Vendo a pulsante Avenida Paulista de hoje, é difícil imaginar que por séculos aquela área não passava de um grande terreno baldio. Apenas no final do século XIX é que os paulistanos começaram a ver potencial residencial na área da Paulista, graças à sua proximidade com Higienópolis e Campos Elísios, os bairros mais desenvolvidos da época. Então, por iniciativa do engenheiro Joaquim Eugênio de Lima (homenageado com uma das alamedas que cruza a Paulista), a Avenida Paulista foi oficialmente inaugurada em 8 de dezembro de 1891. Com o boom da produção cafeeira, os chamados barões do café começaram a construir seus belos casarões na avenida, mas infelizmente poucos restaram de pé após a transformação pela qual a Paulista passou durante as décadas de 1960 e 1970, quando a avenida passou a abrigar os modernos prédios comerciais da época. Dentre os casarões preservados está a antiga residência que Ramos de Azevedo construiu para a sua filha e hoje abriga a Casa das Rosas e a bela Casa dos Uvaias que foi agência do Bank Boston e hoje abriga uma loja do Mc Donald’s. Outro casarão que sobreviveu às transformações da Paulista é a antiga residência do coronel Joaquim Franco de Melo, localizado ao lado do Parque Mário Covas – antiga Vila Fortunata. Uma disputa judicial que durou décadas levaram esse casarão de 1905 a uma grande deterioração, mas com a determinação recente de que a propriedade pertence ao Governo de São Paulo, espera-se que em breve a restauração desse belo exemplar arquitetônico do início da primeira fase residencial da Paulista seja iniciado para presentear os paulistanos e visitantes com mais uma peça da fantástica história da avenida mais paulista da cidade. Seria ótimo se esse casarão tão importante para a cidade fosse restaurado tal qual na sua época, para que os visitantes de hoje pudessem ver como se vivia na Paulista do início do século XX, como era a vontade do herdeiro que chegou a habitar o palacete em meio à disputa judicial.
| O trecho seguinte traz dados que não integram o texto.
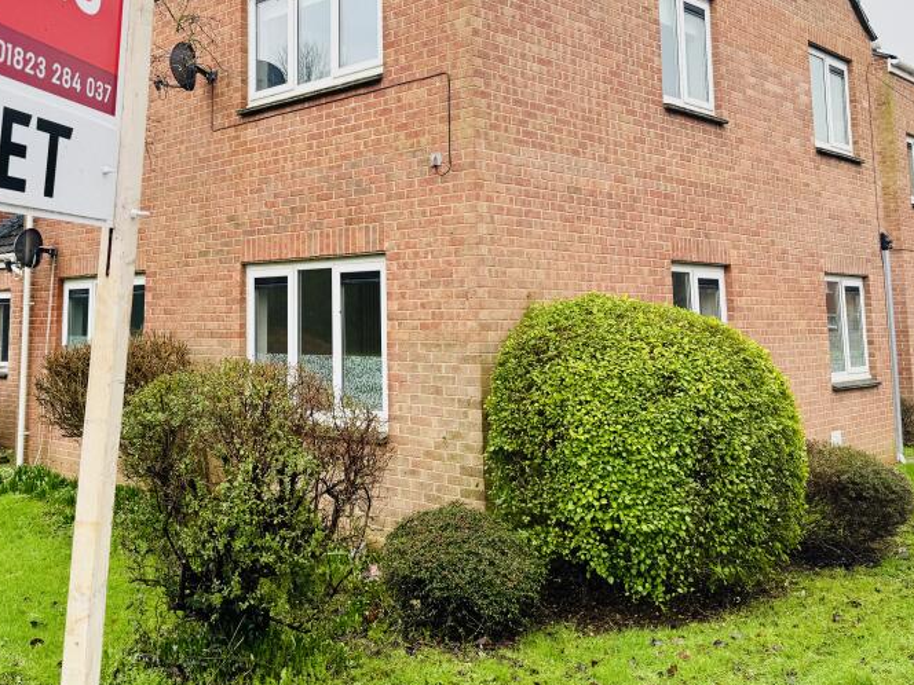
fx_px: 977
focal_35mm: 37
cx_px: 332
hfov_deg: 49.6
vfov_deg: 38.0
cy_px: 197
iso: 64
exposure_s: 1/155
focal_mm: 6.76
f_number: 1.78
A fase residencial da Paulista deu lugar à fase comercial e financeira, quando a avenida passou a atrair a sede de grandes empresas e bancos, a partir da década de 1960. Embora a Paulista tenha perdido parte de sua pujança como principal centro econômico da cidade para a Faria Lima, ela contina abrigando algumas importantes empresas e bancos. Mas, assim como a cidade, a Paulista vive em constante mutação, vindo a se transformar num dos principais centros de entretenimento e cultura da cidade. Ao longo de sua extensão estão presentes importantes museus e centros culturais, como a charmosa e Casa das Rosas, o Centro Cultura Itaú, o Sesc, o Museu de Arte de São Paulo – Masp e o novíssimo Japan House. Ao observar a diversidade das pessoas que caminham pela Paulista temos uma ideia do que é São Paulo, com essa harmonia de grupos de pessoas dos mais diversos, com essa reunião de paulistanos de diferentes partes do Brasil e do mundo. Assim é São Paulo, a cidade que recebe todos como se seus filhos fossem. A cidade que nunca para de se reinventar, a cidade que nunca dorme, mas sempre sonha e realiza.